Source records
++++++++

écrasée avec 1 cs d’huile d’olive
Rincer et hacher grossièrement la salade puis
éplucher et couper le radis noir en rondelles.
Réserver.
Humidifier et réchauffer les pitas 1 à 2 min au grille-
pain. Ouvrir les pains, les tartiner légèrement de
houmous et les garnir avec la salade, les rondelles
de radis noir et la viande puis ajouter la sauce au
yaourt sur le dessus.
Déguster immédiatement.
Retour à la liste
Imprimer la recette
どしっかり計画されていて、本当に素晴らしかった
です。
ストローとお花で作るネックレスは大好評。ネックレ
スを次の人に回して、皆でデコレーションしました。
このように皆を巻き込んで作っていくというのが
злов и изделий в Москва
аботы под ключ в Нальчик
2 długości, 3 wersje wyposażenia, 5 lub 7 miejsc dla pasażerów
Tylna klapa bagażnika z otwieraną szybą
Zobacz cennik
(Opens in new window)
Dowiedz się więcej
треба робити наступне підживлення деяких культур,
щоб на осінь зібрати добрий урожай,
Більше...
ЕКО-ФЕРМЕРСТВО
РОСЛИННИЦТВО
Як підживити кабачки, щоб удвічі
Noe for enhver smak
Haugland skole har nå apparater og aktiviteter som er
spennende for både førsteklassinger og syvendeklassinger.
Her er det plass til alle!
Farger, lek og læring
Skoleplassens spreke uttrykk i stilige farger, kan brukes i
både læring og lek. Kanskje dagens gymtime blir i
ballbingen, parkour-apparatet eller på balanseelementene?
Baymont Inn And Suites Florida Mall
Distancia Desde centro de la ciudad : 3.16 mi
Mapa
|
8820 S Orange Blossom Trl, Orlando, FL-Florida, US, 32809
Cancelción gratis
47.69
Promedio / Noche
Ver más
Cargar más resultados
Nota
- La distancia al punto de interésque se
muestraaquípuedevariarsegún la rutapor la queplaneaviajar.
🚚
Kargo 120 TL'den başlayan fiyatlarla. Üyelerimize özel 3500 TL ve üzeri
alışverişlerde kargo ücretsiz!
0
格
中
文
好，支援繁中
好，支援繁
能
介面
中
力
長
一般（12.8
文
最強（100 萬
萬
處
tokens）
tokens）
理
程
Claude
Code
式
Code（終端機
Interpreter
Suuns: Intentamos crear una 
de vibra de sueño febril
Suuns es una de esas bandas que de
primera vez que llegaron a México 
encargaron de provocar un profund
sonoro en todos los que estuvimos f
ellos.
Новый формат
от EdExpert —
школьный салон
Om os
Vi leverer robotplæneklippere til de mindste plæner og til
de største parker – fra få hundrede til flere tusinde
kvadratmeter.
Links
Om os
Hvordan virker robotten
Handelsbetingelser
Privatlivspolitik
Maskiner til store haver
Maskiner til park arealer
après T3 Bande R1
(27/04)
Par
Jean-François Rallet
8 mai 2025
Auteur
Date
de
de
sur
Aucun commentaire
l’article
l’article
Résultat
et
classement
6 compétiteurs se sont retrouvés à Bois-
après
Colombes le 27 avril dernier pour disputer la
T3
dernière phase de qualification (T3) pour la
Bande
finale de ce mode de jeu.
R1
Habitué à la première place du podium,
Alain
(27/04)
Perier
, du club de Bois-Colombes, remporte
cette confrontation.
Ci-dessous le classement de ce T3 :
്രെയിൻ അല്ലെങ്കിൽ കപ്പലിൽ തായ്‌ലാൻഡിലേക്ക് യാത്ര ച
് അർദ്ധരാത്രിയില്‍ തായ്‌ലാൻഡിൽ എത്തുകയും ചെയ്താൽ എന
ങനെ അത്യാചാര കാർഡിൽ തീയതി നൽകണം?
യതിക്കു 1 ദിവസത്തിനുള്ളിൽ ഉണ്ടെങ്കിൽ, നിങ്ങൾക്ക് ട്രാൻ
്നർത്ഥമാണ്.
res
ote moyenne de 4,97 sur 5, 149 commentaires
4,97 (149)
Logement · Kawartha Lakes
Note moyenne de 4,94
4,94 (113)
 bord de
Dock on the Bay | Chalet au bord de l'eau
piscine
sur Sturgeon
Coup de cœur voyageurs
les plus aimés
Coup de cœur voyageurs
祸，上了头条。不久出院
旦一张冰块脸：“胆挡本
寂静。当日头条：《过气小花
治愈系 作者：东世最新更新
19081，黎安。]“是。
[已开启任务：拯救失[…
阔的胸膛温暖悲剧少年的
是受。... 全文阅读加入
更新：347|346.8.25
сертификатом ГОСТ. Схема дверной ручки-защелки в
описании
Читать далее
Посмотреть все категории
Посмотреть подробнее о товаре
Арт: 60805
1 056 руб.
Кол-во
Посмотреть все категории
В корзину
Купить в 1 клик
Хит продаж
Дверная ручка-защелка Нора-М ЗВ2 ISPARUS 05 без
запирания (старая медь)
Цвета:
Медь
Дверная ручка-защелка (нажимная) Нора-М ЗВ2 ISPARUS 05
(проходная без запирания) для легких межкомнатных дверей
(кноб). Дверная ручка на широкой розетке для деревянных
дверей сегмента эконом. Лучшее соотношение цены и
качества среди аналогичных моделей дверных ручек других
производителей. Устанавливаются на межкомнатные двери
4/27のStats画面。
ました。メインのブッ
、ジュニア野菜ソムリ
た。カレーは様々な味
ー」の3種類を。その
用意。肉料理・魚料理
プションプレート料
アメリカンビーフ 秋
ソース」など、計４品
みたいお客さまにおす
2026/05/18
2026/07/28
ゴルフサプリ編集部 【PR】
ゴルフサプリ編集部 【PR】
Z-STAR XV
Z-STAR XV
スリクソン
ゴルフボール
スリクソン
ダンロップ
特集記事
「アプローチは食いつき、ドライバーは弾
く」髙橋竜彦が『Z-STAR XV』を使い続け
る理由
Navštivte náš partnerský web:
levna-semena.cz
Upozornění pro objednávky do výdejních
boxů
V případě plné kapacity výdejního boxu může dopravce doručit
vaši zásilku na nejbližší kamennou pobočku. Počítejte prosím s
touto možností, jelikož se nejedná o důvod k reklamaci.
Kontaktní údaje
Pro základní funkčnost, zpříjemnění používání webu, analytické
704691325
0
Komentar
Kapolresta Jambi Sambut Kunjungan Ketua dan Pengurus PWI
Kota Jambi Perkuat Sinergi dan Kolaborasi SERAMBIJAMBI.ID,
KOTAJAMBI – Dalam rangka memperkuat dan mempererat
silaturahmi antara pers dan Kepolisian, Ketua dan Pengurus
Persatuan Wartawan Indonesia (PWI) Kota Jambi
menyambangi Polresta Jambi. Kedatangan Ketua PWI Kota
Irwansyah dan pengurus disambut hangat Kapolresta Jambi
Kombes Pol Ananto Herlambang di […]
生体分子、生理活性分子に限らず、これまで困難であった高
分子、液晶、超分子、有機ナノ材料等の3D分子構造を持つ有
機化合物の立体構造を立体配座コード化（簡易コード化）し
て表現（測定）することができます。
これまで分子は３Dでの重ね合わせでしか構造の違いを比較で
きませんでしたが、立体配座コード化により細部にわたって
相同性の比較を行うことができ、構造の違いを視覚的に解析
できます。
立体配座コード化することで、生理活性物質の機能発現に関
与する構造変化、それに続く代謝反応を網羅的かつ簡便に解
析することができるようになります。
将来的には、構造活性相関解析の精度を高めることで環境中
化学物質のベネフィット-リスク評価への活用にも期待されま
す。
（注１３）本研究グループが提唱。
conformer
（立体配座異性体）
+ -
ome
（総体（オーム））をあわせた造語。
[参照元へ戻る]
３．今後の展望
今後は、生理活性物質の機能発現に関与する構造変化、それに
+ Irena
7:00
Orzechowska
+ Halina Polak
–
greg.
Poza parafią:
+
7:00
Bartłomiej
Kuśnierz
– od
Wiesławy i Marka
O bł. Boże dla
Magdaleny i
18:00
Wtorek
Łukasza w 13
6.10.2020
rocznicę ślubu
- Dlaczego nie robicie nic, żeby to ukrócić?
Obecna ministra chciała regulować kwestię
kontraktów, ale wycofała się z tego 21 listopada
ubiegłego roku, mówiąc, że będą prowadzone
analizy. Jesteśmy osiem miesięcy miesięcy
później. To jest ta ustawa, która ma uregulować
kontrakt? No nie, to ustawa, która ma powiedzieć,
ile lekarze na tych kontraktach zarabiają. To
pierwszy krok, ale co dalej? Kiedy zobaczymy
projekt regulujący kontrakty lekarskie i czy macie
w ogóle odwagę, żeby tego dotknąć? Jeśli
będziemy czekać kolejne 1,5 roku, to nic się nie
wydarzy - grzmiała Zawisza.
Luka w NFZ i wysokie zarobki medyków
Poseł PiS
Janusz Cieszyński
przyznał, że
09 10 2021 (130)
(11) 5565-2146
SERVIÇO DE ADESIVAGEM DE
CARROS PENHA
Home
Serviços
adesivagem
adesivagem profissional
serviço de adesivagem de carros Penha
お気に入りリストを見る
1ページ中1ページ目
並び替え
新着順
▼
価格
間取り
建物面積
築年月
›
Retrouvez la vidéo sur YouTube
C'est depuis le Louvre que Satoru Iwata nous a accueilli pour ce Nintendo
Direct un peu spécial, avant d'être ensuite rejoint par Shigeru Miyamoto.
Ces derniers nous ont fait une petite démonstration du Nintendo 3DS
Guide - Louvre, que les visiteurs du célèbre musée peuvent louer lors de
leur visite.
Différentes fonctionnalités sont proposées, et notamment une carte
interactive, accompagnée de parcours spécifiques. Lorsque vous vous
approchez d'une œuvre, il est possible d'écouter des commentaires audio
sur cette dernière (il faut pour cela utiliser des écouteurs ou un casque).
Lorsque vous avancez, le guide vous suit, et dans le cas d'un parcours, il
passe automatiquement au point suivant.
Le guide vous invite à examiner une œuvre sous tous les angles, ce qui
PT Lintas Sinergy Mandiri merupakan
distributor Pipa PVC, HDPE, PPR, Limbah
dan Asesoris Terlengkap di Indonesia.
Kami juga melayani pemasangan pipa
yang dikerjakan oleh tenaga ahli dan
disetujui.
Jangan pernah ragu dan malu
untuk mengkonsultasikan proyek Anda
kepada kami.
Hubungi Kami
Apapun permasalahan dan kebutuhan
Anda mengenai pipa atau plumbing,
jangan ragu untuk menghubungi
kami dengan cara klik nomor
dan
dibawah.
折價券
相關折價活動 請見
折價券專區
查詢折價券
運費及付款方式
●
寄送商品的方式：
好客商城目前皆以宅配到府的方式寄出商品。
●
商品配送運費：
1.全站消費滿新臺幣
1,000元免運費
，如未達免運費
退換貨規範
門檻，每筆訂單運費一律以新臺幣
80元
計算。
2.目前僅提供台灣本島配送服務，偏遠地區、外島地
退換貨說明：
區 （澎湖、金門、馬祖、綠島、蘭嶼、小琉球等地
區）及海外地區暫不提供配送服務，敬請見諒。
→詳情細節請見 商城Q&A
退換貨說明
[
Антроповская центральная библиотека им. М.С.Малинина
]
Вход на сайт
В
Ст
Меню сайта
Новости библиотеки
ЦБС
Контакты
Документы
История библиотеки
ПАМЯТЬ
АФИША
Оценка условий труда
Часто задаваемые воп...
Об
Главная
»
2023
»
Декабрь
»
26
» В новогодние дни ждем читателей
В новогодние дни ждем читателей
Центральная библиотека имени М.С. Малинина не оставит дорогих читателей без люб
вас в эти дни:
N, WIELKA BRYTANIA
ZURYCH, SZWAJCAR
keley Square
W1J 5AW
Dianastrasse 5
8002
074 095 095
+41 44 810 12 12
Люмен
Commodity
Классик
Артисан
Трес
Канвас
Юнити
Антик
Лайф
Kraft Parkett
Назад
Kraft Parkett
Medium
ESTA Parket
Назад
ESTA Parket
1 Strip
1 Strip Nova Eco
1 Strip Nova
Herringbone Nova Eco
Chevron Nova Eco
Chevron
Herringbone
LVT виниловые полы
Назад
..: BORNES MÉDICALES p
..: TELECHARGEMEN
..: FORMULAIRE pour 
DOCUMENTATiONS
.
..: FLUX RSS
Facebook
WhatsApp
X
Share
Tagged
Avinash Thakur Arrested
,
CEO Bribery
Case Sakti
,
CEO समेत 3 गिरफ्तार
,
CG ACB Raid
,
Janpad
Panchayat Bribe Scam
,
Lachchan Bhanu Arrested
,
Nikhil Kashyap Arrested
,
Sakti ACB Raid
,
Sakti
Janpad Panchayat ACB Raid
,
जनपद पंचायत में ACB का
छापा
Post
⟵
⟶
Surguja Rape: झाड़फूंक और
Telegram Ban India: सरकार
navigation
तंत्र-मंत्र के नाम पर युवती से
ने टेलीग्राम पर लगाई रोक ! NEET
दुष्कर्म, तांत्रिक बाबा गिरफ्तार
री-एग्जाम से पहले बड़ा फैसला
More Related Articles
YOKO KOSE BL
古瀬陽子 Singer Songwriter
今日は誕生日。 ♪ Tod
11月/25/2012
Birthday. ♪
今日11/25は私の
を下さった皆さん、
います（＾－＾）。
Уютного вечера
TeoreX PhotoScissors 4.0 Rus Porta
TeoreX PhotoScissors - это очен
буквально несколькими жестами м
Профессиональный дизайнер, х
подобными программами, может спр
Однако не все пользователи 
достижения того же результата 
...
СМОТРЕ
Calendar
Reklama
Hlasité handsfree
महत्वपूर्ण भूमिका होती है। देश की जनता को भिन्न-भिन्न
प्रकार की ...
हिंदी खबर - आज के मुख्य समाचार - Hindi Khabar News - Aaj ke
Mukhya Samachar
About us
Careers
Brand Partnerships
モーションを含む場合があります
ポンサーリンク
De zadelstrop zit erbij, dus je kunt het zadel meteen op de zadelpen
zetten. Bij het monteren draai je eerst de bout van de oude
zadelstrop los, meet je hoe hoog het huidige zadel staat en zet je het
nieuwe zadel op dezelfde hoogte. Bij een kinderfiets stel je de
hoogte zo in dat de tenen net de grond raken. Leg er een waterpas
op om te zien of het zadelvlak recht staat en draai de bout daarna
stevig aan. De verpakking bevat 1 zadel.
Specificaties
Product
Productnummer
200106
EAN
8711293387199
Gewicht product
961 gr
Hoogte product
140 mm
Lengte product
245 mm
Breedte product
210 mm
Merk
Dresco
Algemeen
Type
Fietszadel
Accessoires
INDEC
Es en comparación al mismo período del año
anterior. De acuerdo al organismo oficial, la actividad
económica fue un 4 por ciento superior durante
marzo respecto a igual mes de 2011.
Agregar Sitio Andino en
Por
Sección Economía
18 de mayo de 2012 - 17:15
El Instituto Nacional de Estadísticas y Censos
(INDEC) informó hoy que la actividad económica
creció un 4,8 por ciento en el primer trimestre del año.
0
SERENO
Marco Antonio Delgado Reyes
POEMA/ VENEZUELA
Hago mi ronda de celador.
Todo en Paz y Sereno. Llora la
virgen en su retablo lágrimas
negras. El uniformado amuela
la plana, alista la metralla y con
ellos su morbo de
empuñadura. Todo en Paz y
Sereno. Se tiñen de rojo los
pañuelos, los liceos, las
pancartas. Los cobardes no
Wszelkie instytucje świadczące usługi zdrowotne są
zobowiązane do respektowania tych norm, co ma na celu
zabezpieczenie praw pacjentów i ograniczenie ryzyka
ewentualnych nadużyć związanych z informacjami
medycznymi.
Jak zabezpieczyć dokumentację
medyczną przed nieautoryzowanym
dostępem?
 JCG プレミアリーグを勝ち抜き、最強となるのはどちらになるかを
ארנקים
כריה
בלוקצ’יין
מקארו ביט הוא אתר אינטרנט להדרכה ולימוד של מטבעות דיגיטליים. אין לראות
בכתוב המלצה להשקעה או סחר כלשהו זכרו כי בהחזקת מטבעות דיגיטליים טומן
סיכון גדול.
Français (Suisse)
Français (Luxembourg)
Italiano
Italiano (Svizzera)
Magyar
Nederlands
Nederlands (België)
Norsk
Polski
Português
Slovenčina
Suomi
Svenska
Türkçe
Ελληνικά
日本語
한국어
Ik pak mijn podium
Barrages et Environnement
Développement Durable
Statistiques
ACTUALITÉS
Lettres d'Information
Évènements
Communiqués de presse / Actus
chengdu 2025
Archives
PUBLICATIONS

++++++++

Please find each line in the items above that contains the word "библиотеки" and copy it out. Case counts.

- **Solution to this problem**:
Новости библиотеки
История библиотеки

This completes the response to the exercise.